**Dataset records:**
***

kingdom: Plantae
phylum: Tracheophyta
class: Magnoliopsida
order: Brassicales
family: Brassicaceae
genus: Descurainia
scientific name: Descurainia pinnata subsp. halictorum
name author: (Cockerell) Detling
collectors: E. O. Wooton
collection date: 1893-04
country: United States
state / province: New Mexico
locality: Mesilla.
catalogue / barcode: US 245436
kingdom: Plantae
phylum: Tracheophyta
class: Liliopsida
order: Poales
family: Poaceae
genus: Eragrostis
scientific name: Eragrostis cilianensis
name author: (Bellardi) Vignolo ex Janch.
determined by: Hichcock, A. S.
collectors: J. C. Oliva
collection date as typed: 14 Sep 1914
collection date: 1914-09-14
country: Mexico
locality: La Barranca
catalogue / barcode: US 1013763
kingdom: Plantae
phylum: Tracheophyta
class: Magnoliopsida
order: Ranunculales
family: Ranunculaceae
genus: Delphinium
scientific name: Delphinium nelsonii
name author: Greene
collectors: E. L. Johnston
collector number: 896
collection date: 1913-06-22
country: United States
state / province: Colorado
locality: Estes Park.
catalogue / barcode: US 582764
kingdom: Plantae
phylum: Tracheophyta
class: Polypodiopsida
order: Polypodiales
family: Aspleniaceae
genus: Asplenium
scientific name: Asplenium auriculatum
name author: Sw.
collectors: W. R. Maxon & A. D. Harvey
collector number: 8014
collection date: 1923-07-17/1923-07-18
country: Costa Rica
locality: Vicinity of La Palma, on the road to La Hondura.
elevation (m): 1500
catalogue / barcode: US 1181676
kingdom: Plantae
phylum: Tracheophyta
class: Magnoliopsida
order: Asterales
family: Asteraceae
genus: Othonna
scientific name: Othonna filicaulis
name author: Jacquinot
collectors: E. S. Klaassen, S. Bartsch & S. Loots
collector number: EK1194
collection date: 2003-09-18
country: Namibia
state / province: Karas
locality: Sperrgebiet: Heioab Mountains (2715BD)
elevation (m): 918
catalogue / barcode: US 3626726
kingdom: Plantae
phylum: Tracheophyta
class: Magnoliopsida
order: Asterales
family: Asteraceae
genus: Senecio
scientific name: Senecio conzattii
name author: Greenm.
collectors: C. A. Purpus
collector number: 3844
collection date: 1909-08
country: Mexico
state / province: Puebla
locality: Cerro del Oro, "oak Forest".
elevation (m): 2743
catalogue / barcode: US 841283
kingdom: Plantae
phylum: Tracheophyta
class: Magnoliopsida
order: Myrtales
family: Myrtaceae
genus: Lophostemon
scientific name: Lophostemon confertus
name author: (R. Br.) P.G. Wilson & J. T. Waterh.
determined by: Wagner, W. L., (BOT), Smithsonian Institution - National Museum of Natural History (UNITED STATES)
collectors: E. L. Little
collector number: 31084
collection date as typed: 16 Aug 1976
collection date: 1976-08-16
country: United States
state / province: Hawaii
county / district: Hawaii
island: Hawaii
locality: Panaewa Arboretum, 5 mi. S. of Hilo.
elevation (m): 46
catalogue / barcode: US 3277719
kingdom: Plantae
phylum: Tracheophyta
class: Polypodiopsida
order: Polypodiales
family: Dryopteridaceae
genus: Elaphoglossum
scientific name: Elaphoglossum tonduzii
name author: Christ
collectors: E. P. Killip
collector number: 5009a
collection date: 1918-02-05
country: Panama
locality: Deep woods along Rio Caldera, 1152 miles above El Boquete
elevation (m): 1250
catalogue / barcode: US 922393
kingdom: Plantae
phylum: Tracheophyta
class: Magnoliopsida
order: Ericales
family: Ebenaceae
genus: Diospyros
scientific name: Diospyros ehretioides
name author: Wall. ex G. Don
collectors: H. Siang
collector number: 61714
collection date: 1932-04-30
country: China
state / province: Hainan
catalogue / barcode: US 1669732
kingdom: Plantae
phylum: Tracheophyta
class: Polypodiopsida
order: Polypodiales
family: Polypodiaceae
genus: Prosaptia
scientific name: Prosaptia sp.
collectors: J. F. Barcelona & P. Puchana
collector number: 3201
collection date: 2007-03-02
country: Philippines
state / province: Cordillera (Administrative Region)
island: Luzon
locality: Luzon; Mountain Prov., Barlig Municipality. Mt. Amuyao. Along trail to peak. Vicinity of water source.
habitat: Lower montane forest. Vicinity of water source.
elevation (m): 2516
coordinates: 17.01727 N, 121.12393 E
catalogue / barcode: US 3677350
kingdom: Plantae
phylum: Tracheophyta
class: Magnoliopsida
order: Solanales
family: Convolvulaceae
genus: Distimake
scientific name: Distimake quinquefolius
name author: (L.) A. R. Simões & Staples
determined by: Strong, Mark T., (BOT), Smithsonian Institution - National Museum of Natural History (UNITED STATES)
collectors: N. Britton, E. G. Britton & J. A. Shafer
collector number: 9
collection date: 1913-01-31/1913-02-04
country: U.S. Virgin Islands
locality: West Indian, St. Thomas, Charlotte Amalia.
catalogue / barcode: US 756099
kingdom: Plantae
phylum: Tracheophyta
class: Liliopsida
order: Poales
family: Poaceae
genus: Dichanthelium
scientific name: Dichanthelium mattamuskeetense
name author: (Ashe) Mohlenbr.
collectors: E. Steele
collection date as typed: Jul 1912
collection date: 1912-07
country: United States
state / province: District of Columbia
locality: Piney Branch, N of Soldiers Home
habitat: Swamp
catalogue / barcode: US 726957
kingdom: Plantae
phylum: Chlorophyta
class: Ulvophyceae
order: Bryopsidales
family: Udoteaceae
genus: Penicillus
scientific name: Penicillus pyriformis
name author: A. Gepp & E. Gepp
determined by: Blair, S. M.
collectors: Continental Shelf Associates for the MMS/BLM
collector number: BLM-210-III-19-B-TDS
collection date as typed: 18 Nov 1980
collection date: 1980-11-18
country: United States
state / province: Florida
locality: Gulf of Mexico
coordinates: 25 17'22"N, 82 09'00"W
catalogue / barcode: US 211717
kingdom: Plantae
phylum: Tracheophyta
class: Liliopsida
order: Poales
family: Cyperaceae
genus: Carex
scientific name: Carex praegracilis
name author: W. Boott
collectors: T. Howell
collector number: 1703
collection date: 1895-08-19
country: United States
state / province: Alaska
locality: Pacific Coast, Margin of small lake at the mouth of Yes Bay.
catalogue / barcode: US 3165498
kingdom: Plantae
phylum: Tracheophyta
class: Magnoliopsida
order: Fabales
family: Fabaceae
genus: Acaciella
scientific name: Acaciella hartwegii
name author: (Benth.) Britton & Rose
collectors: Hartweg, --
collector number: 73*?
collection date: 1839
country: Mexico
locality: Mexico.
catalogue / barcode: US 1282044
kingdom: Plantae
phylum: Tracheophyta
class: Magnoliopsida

***

**Exercise requirements:** Reproduce all of the lines above verbatim, without changing anything.

**Exercise result:**
kingdom: Plantae
phylum: Tracheophyta
class: Magnoliopsida
order: Brassicales
family: Brassicaceae
genus: Descurainia
scientific name: Descurainia pinnata subsp. halictorum
name author: (Cockerell) Detling
collectors: E. O. Wooton
collection date: 1893-04
country: United States
state / province: New Mexico
locality: Mesilla.
catalogue / barcode: US 245436
kingdom: Plantae
phylum: Tracheophyta
class: Liliopsida
order: Poales
family: Poaceae
genus: Eragrostis
scientific name: Eragrostis cilianensis
name author: (Bellardi) Vignolo ex Janch.
determined by: Hichcock, A. S.
collectors: J. C. Oliva
collection date as typed: 14 Sep 1914
collection date: 1914-09-14
country: Mexico
locality: La Barranca
catalogue / barcode: US 1013763
kingdom: Plantae
phylum: Tracheophyta
class: Magnoliopsida
order: Ranunculales
family: Ranunculaceae
genus: Delphinium
scientific name: Delphinium nelsonii
name author: Greene
collectors: E. L. Johnston
collector number: 896
collection date: 1913-06-22
country: United States
state / province: Colorado
locality: Estes Park.
catalogue / barcode: US 582764
kingdom: Plantae
phylum: Tracheophyta
class: Polypodiopsida
order: Polypodiales
family: Aspleniaceae
genus: Asplenium
scientific name: Asplenium auriculatum
name author: Sw.
collectors: W. R. Maxon & A. D. Harvey
collector number: 8014
collection date: 1923-07-17/1923-07-18
country: Costa Rica
locality: Vicinity of La Palma, on the road to La Hondura.
elevation (m): 1500
catalogue / barcode: US 1181676
kingdom: Plantae
phylum: Tracheophyta
class: Magnoliopsida
order: Asterales
family: Asteraceae
genus: Othonna
scientific name: Othonna filicaulis
name author: Jacquinot
collectors: E. S. Klaassen, S. Bartsch & S. Loots
collector number: EK1194
collection date: 2003-09-18
country: Namibia
state / province: Karas
locality: Sperrgebiet: Heioab Mountains (2715BD)
elevation (m): 918
catalogue / barcode: US 3626726
kingdom: Plantae
phylum: Tracheophyta
class: Magnoliopsida
order: Asterales
family: Asteraceae
genus: Senecio
scientific name: Senecio conzattii
name author: Greenm.
collectors: C. A. Purpus
collector number: 3844
collection date: 1909-08
country: Mexico
state / province: Puebla
locality: Cerro del Oro, "oak Forest".
elevation (m): 2743
catalogue / barcode: US 841283
kingdom: Plantae
phylum: Tracheophyta
class: Magnoliopsida
order: Myrtales
family: Myrtaceae
genus: Lophostemon
scientific name: Lophostemon confertus
name author: (R. Br.) P.G. Wilson & J. T. Waterh.
determined by: Wagner, W. L., (BOT), Smithsonian Institution - National Museum of Natural History (UNITED STATES)
collectors: E. L. Little
collector number: 31084
collection date as typed: 16 Aug 1976
collection date: 1976-08-16
country: United States
state / province: Hawaii
county / district: Hawaii
island: Hawaii
locality: Panaewa Arboretum, 5 mi. S. of Hilo.
elevation (m): 46
catalogue / barcode: US 3277719
kingdom: Plantae
phylum: Tracheophyta
class: Polypodiopsida
order: Polypodiales
family: Dryopteridaceae
genus: Elaphoglossum
scientific name: Elaphoglossum tonduzii
name author: Christ
collectors: E. P. Killip
collector number: 5009a
collection date: 1918-02-05
country: Panama
locality: Deep woods along Rio Caldera, 1152 miles above El Boquete
elevation (m): 1250
catalogue / barcode: US 922393
kingdom: Plantae
phylum: Tracheophyta
class: Magnoliopsida
order: Ericales
family: Ebenaceae
genus: Diospyros
scientific name: Diospyros ehretioides
name author: Wall. ex G. Don
collectors: H. Siang
collector number: 61714
collection date: 1932-04-30
country: China
state / province: Hainan
catalogue / barcode: US 1669732
kingdom: Plantae
phylum: Tracheophyta
class: Polypodiopsida
order: Polypodiales
family: Polypodiaceae
genus: Prosaptia
scientific name: Prosaptia sp.
collectors: J. F. Barcelona & P. Puchana
collector number: 3201
collection date: 2007-03-02
country: Philippines
state / province: Cordillera (Administrative Region)
island: Luzon
locality: Luzon; Mountain Prov., Barlig Municipality. Mt. Amuyao. Along trail to peak. Vicinity of water source.
habitat: Lower montane forest. Vicinity of water source.
elevation (m): 2516
coordinates: 17.01727 N, 121.12393 E
catalogue / barcode: US 3677350
kingdom: Plantae
phylum: Tracheophyta
class: Magnoliopsida
order: Solanales
family: Convolvulaceae
genus: Distimake
scientific name: Distimake quinquefolius
name author: (L.) A. R. Simões & Staples
determined by: Strong, Mark T., (BOT), Smithsonian Institution - National Museum of Natural History (UNITED STATES)
collectors: N. Britton, E. G. Britton & J. A. Shafer
collector number: 9
collection date: 1913-01-31/1913-02-04
country: U.S. Virgin Islands
locality: West Indian, St. Thomas, Charlotte Amalia.
catalogue / barcode: US 756099
kingdom: Plantae
phylum: Tracheophyta
class: Liliopsida
order: Poales
family: Poaceae
genus: Dichanthelium
scientific name: Dichanthelium mattamuskeetense
name author: (Ashe) Mohlenbr.
collectors: E. Steele
collection date as typed: Jul 1912
collection date: 1912-07
country: United States
state / province: District of Columbia
locality: Piney Branch, N of Soldiers Home
habitat: Swamp
catalogue / barcode: US 726957
kingdom: Plantae
phylum: Chlorophyta
class: Ulvophyceae
order: Bryopsidales
family: Udoteaceae
genus: Penicillus
scientific name: Penicillus pyriformis
name author: A. Gepp & E. Gepp
determined by: Blair, S. M.
collectors: Continental Shelf Associates for the MMS/BLM
collector number: BLM-210-III-19-B-TDS
collection date as typed: 18 Nov 1980
collection date: 1980-11-18
country: United States
state / province: Florida
locality: Gulf of Mexico
coordinates: 25 17'22"N, 82 09'00"W
catalogue / barcode: US 211717
kingdom: Plantae
phylum: Tracheophyta
class: Liliopsida
order: Poales
family: Cyperaceae
genus: Carex
scientific name: Carex praegracilis
name author: W. Boott
collectors: T. Howell
collector number: 1703
collection date: 1895-08-19
country: United States
state / province: Alaska
locality: Pacific Coast, Margin of small lake at the mouth of Yes Bay.
catalogue / barcode: US 3165498
kingdom: Plantae
phylum: Tracheophyta
class: Magnoliopsida
order: Fabales
family: Fabaceae
genus: Acaciella
scientific name: Acaciella hartwegii
name author: (Benth.) Britton & Rose
collectors: Hartweg, --
collector number: 73*?
collection date: 1839
country: Mexico
locality: Mexico.
catalogue / barcode: US 1282044
kingdom: Plantae
phylum: Tracheophyta
class: Magnoliopsida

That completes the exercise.